Saved entries:
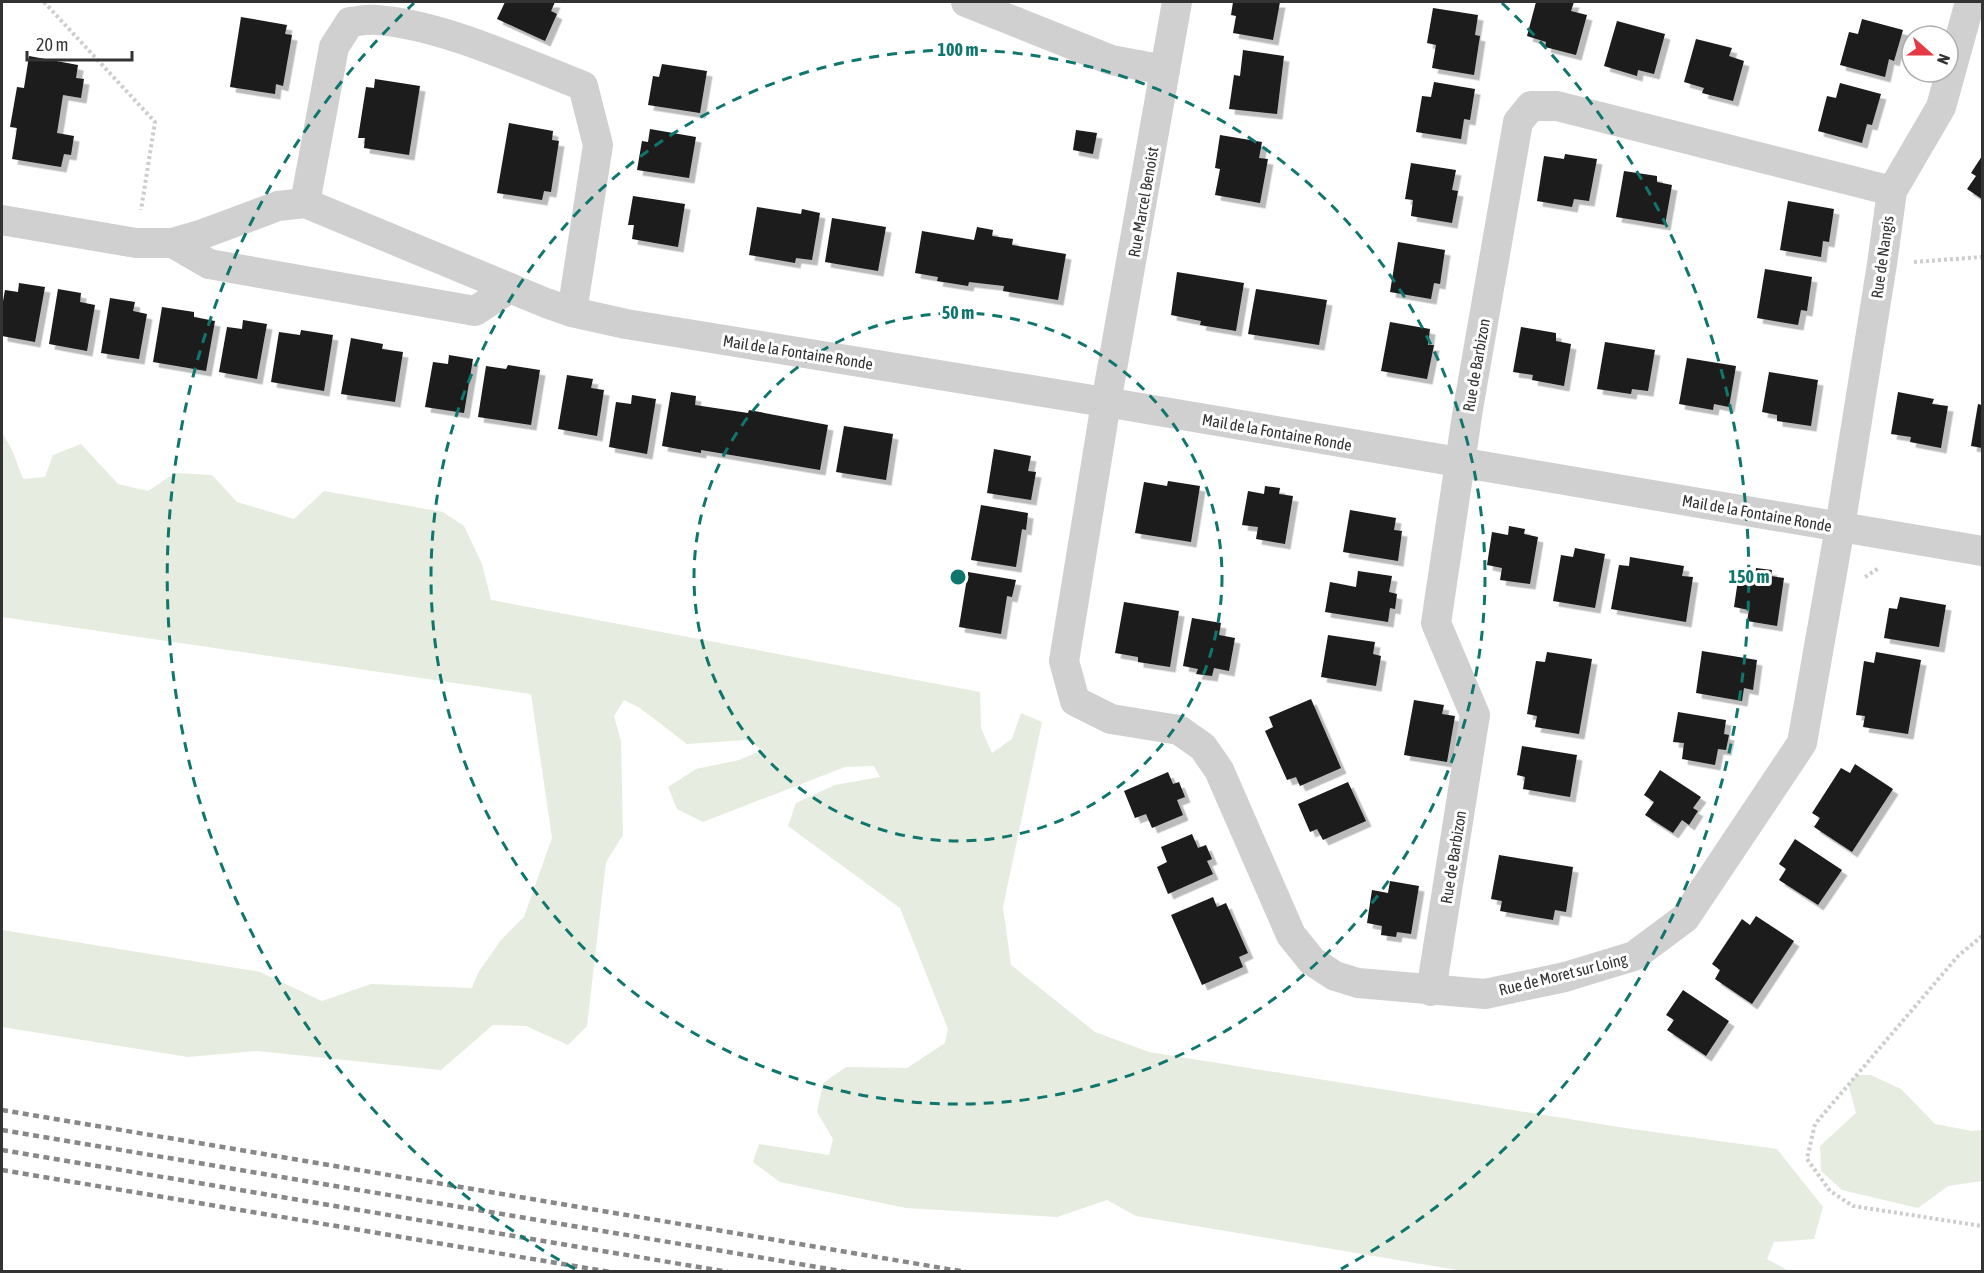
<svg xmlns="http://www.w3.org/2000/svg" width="1984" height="1273" font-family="'Asap Condensed',sans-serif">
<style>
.green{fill:#e6ecdf}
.building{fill:#1a1a1a;filter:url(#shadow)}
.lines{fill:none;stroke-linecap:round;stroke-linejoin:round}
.path{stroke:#cdcdcd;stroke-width:4;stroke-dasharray:3 3;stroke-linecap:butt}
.street{stroke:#d0d0d0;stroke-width:30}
.rail{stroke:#888;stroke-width:4.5;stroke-dasharray:6 4.5;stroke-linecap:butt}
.ring{fill:none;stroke:#0f766e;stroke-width:3;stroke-dasharray:10 8}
.labels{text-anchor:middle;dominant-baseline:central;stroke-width:6;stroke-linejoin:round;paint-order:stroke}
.street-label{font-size:16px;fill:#333;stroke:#fff}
.centre{fill:#0f766e;stroke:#fff;stroke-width:3}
.ring-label{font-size:18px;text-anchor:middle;font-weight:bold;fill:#0f766e;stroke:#fff;stroke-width:6;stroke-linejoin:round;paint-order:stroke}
</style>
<defs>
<filter id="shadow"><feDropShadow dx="5.5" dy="5.5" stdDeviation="0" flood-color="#0004"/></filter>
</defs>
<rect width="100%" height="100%" fill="#fff"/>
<!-- green -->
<g class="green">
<path d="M2,432L12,450L23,479L45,477L53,455L81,444L118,484L148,491L175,473L212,475L237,502L294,519L324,491L443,512L464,526L482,564L491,600L980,692L981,728L992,753L1012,739L1021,713L1042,722L1003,907L1011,965L1095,1032L1149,1052L1625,1128L1777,1149L1823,1207L1814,1239L1774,1242L1767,1259L1789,1271H1463L1136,1216L1107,1200L1057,1217L906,1208L780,1182L753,1162L759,1144L829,1155L833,1139L817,1112L823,1083L846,1067L907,1068L945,1043L948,1029L900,908L788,826L796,803L835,785L880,777L874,766L845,767L703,822L677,809L668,787L696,769L739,760L763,750L746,740L687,744L640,708L624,700L614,716L621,741L623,835L606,862L587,1026L568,1045L526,1026L493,1025L441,1070L257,1051L188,1057L2,1027V930L260,972L322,1001L371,984L472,988L478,973L501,940L524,917L552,838L531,694L2,617Z"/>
<path d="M1858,1075H1871L1901,1089L1935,1124L1972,1131L1982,1130V1181L1948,1186L1918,1208L1842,1190L1821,1171L1820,1146L1856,1113L1849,1087L1852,1079Z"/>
</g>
<!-- building -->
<g class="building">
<path d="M505,2H555L551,11L557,14L545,41L497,19Z"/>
<path d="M1233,2H1280L1273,40L1233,33L1236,16L1231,15Z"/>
<path d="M1536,2H1574L1571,11L1587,15L1576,55L1545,47L1546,42L1527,36Z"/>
<path d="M1433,8L1478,15L1475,35L1480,36L1474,75L1432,68L1436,45L1427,43Z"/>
<path d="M241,17L287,25L285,34L292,35L283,86L276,84L275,94L230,87Z"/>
<path d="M1862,19L1903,30L1894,61L1889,59L1885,77L1840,65L1849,32L1858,34Z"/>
<path d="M1617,21L1665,34L1654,74L1638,70L1637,76L1604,66Z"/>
<path d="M1696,39L1732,48L1729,56L1744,61L1733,101L1702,93L1704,88L1684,82Z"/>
<path d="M1243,50L1284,56L1277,114L1229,109L1234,75L1240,76Z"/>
<path d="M29,56L78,65L76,78L84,79L81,98L63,95L57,133L74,136L71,155L64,154L61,167L12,159L17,128L10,127L17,87L24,88Z"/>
<path d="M662,64L707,71L700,113L648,105L653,76L659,77Z"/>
<path d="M375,79L420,86L409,155L364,148L365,138H358L366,87L374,88Z"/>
<path d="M1434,82L1475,89L1470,120L1464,119L1461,139L1416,132L1422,96L1431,97Z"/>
<path d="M1840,83L1881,94L1872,125L1867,124L1862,143L1818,131L1827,96L1836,98Z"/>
<path d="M509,123L553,131L552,140L559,141L551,192L544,191L542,200L497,193Z"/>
<path d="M650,129L696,137L689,178L637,170L642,141L648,142Z"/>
<path d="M1076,130L1097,133L1093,154L1073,150Z"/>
<path d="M1220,135L1262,142L1259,158L1268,159L1260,203L1215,195L1220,169L1215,168Z"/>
<path d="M1565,154L1597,159L1589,201L1574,199L1572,207L1537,201L1544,156L1564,159Z"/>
<path d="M1982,156V199L1967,189L1976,176L1971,173Z"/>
<path d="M1411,163L1456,170L1452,190L1458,191L1452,223L1411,216L1413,200L1405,199Z"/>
<path d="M1624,171L1657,176V182L1672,185L1665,225L1616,217Z"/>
<path d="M633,196L685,204L678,247L632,239L634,225H628Z"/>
<path d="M1788,201L1834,209L1829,242L1823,241L1821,257L1780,250Z"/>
<path d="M757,207L801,214L802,209L820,213L812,260L796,258L795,263L749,255Z"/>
<path d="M832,218L886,227L878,271L825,262Z"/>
<path d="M977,227L993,230L992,236L1013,239L1012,245L1066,254L1058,300L1003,291L1004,286L969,282L968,286L937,281L938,277L915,273L922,231L974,240Z"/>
<path d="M1398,242L1445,250L1440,284L1434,283L1431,299L1390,292Z"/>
<path d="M1765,269L1812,277L1807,311L1801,310L1798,325L1757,318Z"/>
<path d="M1177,272L1244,283L1236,331L1200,325L1201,321L1171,315Z"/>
<path d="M19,283L45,287L35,342L2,336V307L5,290L18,292Z"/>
<path d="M58,289L81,293L80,302L95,305L87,351L49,344Z"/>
<path d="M1256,289L1327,300L1319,345L1248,334Z"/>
<path d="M110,298L135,302L133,311L147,314L139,359L101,353Z"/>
<path d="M162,307L194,312V317L215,321L206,371L153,362Z"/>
<path d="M243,320L267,324L257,379L219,372L227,327L242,329Z"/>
<path d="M1390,322L1430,329L1428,345H1434L1427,379L1381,371Z"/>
<path d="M1521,327L1556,333V341L1571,344L1564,386L1532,380L1533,375L1513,372Z"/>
<path d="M301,330L333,335L324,391L271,382L279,332L300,335Z"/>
<path d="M351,338L383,344L382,349L403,352L395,402L341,394Z"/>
<path d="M1605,342L1655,350L1648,391L1632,389L1631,394L1597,389Z"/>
<path d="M449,355L473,359L464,413L425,407L433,362L448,364Z"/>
<path d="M1687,358L1736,366L1729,407L1714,404L1713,410L1679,404Z"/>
<path d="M508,365L540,370L531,425L478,417L486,366L506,369Z"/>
<path d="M1769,372L1818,380L1811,426L1777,421V415L1762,412Z"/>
<path d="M567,375L593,379L591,388L604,390L597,436L558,429Z"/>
<path d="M671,392L696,396L695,405L748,413L749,410L828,425L820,470L701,450V453L662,446Z"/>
<path d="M1898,392L1934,399L1932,404L1948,406L1941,448L1910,442L1911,437L1891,434Z"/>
<path d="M632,395L656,399L647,454L609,447L616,402L631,404Z"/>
<path d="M1978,404L1982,405V448L1971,446Z"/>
<path d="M844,426L893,434L886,480L836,472Z"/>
<path d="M994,449L1031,456L1028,471L1036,472L1031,500L987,493Z"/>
<path d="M1168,481L1200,486L1191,542L1135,533L1144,482L1167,486Z"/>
<path d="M1265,486L1280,488L1279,494L1293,496L1285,544L1256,539L1258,527L1242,525L1248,491L1264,494Z"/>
<path d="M981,505L1028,513L1026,530L1022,529L1016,567L971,560Z"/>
<path d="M1350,510L1396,518L1394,530L1402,531L1398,561L1343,552Z"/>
<path d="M1509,526L1525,529L1524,534L1538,537L1530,584L1500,580L1502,568L1487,565L1492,532L1508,535Z"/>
<path d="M1575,548L1605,554L1595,608L1553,601L1561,555L1573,557Z"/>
<path d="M1630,557L1684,566L1682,576L1693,577L1686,622L1611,609L1619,565L1629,566Z"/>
<path d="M1756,568L1772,570L1771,576L1784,578L1777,626L1747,621L1749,610L1734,607L1739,573L1755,576Z"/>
<path d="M1358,571L1392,576L1389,592L1397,594L1395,609L1390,608L1388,622L1325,612L1330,582L1356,587Z"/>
<path d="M968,572L1016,580L1012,597L1007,596L1001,634L959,627Z"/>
<path d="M1900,597L1946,605L1939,647L1884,638L1889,608L1897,609Z"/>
<path d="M1124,602L1179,611L1170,667L1138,662V657L1115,653Z"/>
<path d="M1192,618L1221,623L1219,635L1235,638L1229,671L1214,668L1212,676L1196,674L1198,669L1183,666Z"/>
<path d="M1328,635L1375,642L1373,654L1381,656L1376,686L1321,677Z"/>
<path d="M1702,651L1757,660L1753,690L1744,688L1742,701L1696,693Z"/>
<path d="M1547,652L1592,659L1579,734L1535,727L1537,716L1527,714L1536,661L1545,662Z"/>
<path d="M1876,652L1921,660L1908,734L1863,727L1865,716L1856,715L1864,661L1874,663Z"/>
<path d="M1311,699L1341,768L1300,786L1296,777L1287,780L1265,731L1273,727L1269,717Z"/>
<path d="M1414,700L1444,705L1442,714L1455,716L1447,762L1404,755Z"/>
<path d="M1678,712L1726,720L1724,734L1729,735L1726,750L1718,749L1715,765L1682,759L1684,743L1673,742Z"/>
<path d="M1522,746L1577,755L1570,797L1523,789L1525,777L1517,775Z"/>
<path d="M1855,764L1893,789L1852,852L1814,827L1820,818L1812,813L1841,768L1850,773Z"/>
<path d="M1660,770L1701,797L1693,808L1698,811L1689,825L1682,820L1673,833L1645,815L1654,802L1644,795Z"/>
<path d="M1168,772L1173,784L1179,782L1185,797L1177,800L1183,815L1152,828L1146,814L1135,818L1124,791Z"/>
<path d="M1348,782L1366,821L1323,840L1317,829L1310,832L1298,804Z"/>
<path d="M1192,834L1198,848L1206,845L1212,859L1207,861L1213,874L1168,894L1157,867L1167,862L1161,847Z"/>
<path d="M1795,839L1842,870L1818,905L1779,880L1786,869L1779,864Z"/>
<path d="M1499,855L1573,867L1566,912L1555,910L1553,920L1500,911L1502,901L1491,899Z"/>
<path d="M1390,881L1419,886L1411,934L1397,932L1396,937L1381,935L1382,926L1367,923L1372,890L1388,893Z"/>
<path d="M1213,897L1217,907L1226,903L1248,953L1239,957L1243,967L1202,985L1171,915Z"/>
<path d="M1756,916L1794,941L1752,1004L1715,979L1720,970L1712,964L1742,919L1750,925Z"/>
<path d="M1683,990L1729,1021L1706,1056L1667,1030L1674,1020L1666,1015Z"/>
</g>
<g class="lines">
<!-- path -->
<g class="path">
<path d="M44,2L155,122L141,210"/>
<path d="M1914,262L1982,257"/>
<path d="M1865,577L1879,568"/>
<path d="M1982,936L1958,956L1815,1124L1807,1159L1830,1191L1853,1206L1982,1226"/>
</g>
<!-- street -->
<g class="street">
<path d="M966,2L1111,60L1165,70"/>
<path d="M1177,2L1106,403L1064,661L1075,701L1111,719L1179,730L1203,747L1219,770L1291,935L1312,961L1335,976L1358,983L1485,994L1565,977L1634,956L1685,918L1802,743L1840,527L1882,264L1892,191L1941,107L1970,2"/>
<path d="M305,203L334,47L350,22C359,21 368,19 377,20C443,25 521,62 583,86L598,145L572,312"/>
<path d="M2,220L136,243H173L200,235L278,206L305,203L546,303L572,312L626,324L1123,405L1982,551"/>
<path d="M173,243L209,264L475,311L510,288"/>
<path d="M1431,991L1475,715L1436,623L1468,409L1518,122L1531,106H1557L1892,191"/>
</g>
<!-- rail -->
<g class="rail">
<path d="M2,1110L966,1272"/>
<path d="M2,1130L847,1272"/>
<path d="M2,1150L728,1272"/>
<path d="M2,1170L610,1272"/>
</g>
</g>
<!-- distance rings -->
<g class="ring">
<circle cx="958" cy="577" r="264"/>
<circle cx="958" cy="577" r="527"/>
<path d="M575 1269A791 791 0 0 1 414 3M1502 3A791 791 0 0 1 1341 1269"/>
</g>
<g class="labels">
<!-- street labels -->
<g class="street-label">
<text transform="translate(1143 202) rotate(-80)">Rue Marcel Benoist</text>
<text transform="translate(1882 257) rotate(-82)">Rue de Nangis</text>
<text transform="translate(798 352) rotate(9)">Mail de la Fontaine Ronde</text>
<text transform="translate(1476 365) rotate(-80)">Rue de Barbizon</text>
<text transform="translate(1277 432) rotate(10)">Mail de la Fontaine Ronde</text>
<text transform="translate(1757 513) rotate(10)">Mail de la Fontaine Ronde</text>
<text transform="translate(1453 857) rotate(-81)">Rue de Barbizon</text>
<text transform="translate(1563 974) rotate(-14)">Rue de Moret sur Loing</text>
</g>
</g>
<circle cx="958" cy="577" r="9" class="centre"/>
<g class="ring-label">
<text x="958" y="56">100 m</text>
<text x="958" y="319">50 m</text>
<text x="1749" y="583">150 m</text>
</g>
<!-- border -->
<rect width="1984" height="1273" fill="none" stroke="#333333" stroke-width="6"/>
<!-- north arrow -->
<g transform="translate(1930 54) rotate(111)"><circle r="28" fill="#ffffff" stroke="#adadad" stroke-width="1.5"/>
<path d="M0-4.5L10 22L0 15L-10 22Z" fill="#e63946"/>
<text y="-9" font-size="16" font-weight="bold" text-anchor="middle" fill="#333333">N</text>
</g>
<!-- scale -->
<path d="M27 51v9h105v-9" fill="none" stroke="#333333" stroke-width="3"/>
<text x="36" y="51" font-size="18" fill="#333333" stroke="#ffffff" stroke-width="4.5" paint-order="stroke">20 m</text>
</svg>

→ **ACTIVITY**
Each line of the data that has the string "lines" should be returned.

→ **ANSWER TO THIS PROBLEM**
.lines{fill:none;stroke-linecap:round;stroke-linejoin:round}
<g class="lines">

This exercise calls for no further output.